Speaking at the same occasion, Chief Executive Officer of the Millennium Challenge Account Namibia (MCA-N), Penny Akwenye said these routes will create a framework where emerging and established tourism operators will collaborate and share knowledge for the benefit of stakeholders.
“Sharing information and knowledge will emerging tourism operators and communal conservancies an opportunity to tap into established tourism markets. This is why the Namibia Tourism Board (NTB) requested for the development of tourism routes under the MCA-N Compact,” she stressed.
Akwenye called on the Ministry of Environment and Tourism and NTB to continue to provide an enabling environment for the routes to function by establishing a route development and support programme.
At the same occasion, Managing Director of Open Africa Francois Viljoen said these routes are a product with local ownership.

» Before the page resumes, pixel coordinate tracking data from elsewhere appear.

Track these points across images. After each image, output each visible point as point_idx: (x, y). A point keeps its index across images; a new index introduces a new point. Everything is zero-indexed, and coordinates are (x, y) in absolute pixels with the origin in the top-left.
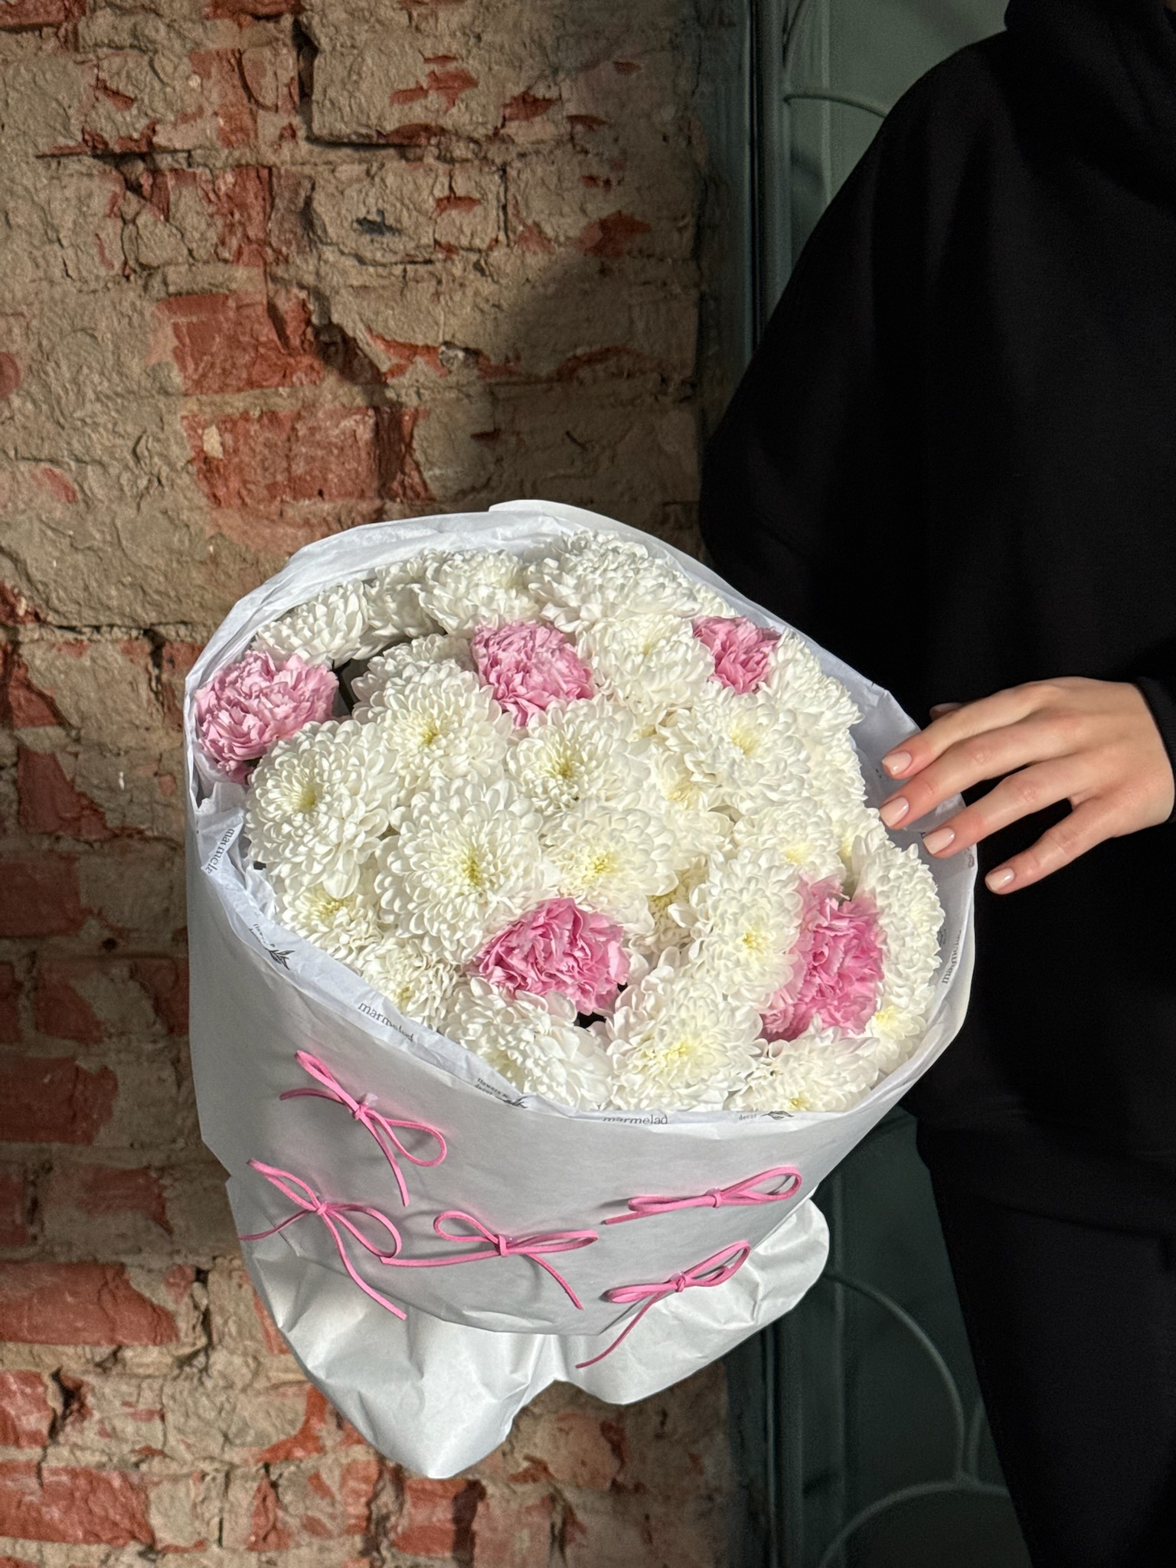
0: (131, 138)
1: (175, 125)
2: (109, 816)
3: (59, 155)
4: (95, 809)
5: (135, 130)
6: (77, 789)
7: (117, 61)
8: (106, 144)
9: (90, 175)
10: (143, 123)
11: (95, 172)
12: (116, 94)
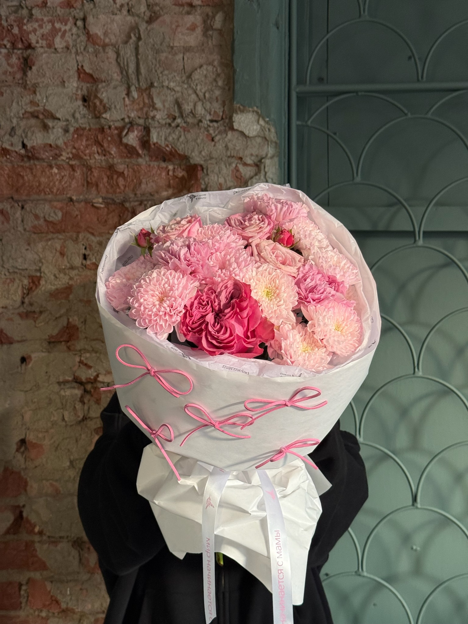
0: (90, 378)
1: (105, 375)
2: (62, 604)
3: (65, 382)
4: (57, 602)
5: (92, 375)
6: (51, 594)
7: (88, 355)
8: (81, 379)
9: (74, 388)
10: (95, 374)
11: (76, 387)
12: (86, 365)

“The idea is to capitalise on the major attractions in the northern parts of the country and to lure tourists that visit Victoria Falls at the border of Zambia and Zimbabwe to Namibia,” he noted.
To develop the routes, MCA-N through the NTB procured the services of a non-profit organisation, Open Africa and Grant Thornton Consulting to conduct a situational analysis of the area’s tourism potential and develop three new tourism routes within Namibia.
The routes were developed to sustain and uplift communities through tourism attractions, activities and accommodation in rural areas.